Security and Detectability Analysis of Unicode Text Watermarking Methods Against Large Language Models

TL;DR

This study evaluates the security and detectability of ten Unicode text watermarking methods against six large language models, revealing that advanced models can detect watermarks but cannot extract them without source code access.

Contribution

It provides a comprehensive analysis of existing Unicode text watermarking methods' robustness against modern large language models, highlighting vulnerabilities and security implications.

Findings

Large language models can detect watermarked text.

Watermarks cannot be extracted without source code.

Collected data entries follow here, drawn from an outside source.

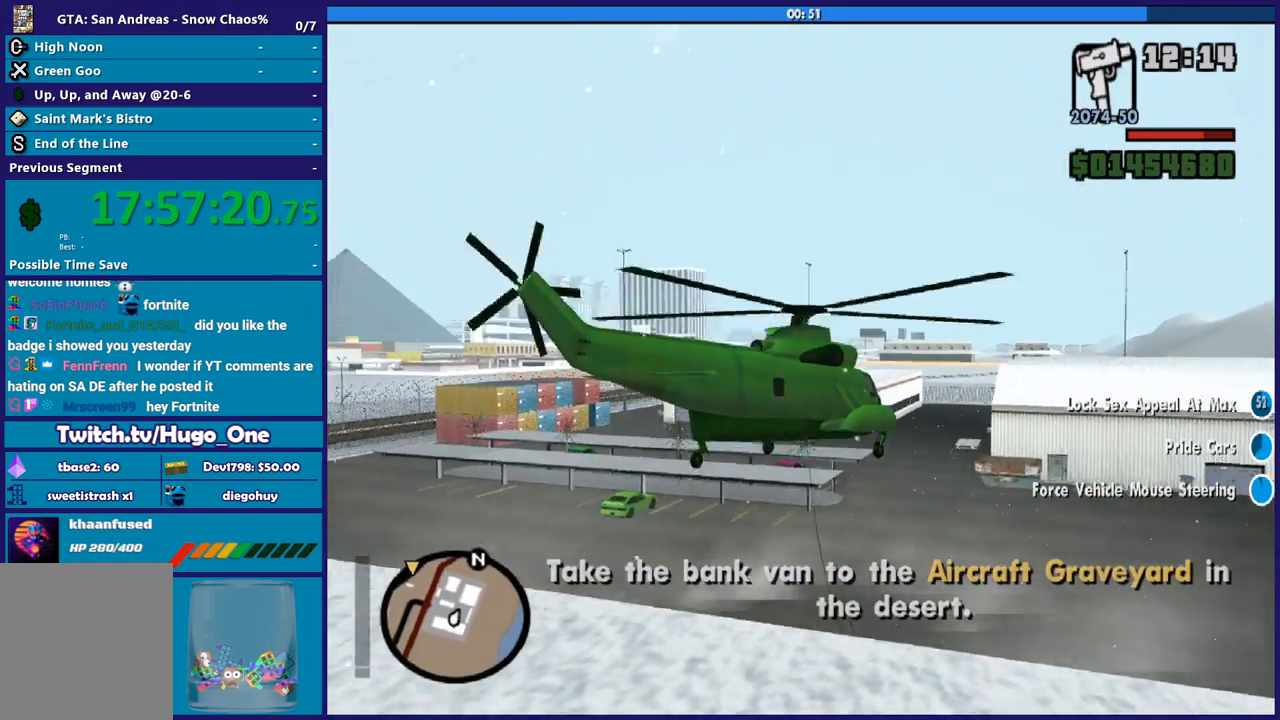
{"buttons": ["R2"], "left_stick": "left", "right_stick": "center", "button_events": []}
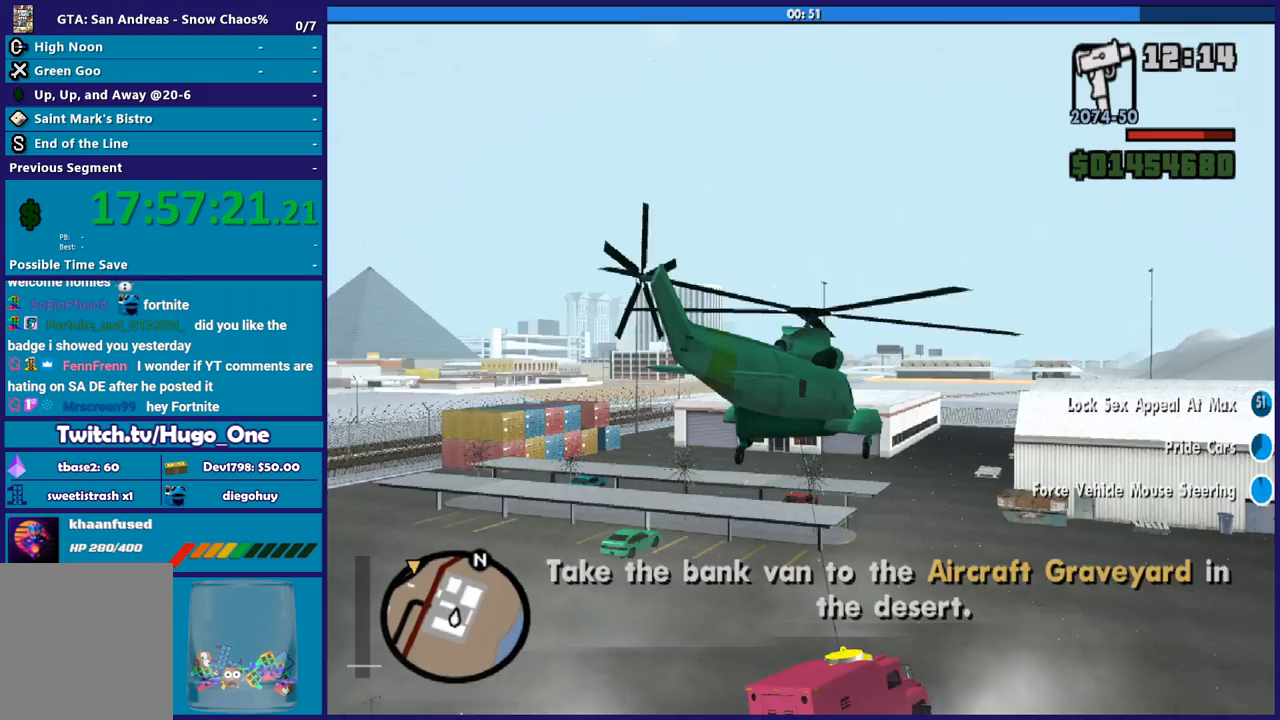
{"buttons": ["R2"], "left_stick": "up", "right_stick": "center", "button_events": []}
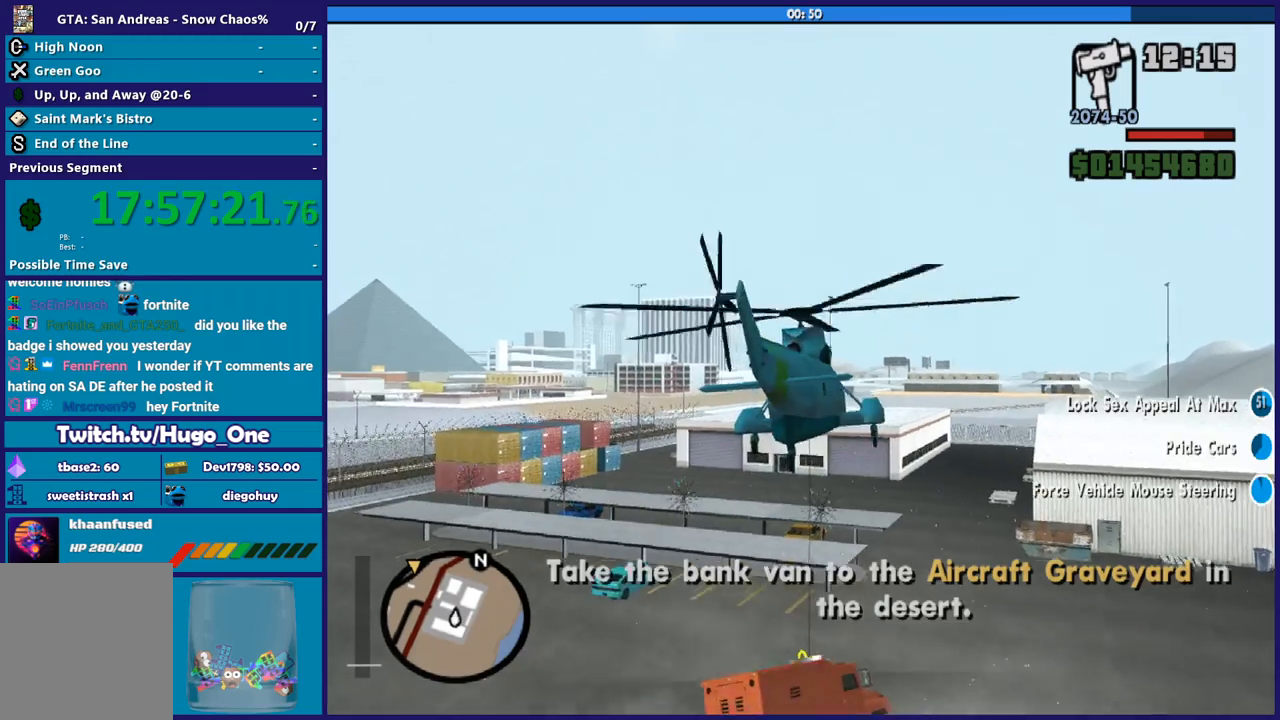
{"buttons": ["R2"], "left_stick": "up-left", "right_stick": "center", "button_events": []}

Latest models show increased detection capabilities.

Abstract

Securing digital text is becoming increasingly relevant due to the widespread use of large language models. Individuals' fear of losing control over data when it is being used to train such machine learning models or when distinguishing model-generated output from text written by humans. Digital watermarking provides additional protection by embedding an invisible watermark within the data that requires protection. However, little work has been taken to analyze and verify if existing digital text watermarking methods are secure and undetectable by large language models. In this paper, we investigate the security-related area of watermarking and machine learning models for text data. In a controlled testbed of three experiments, ten existing Unicode text watermarking methods were implemented and analyzed across six large language models: GPT-5, GPT-4o, Teuken 7B, Llama 3.3, Claude Sonnet 4, and Gemini 2.5 Pro. The findings of our experiments indicate that, especially the latest reasoning models, can detect a watermarked text. Nevertheless, all models fail to extract the watermark unless implementation details in the form of source code are provided. We discuss the implications for security researchers and practitioners and outline future research opportunities to address security concerns.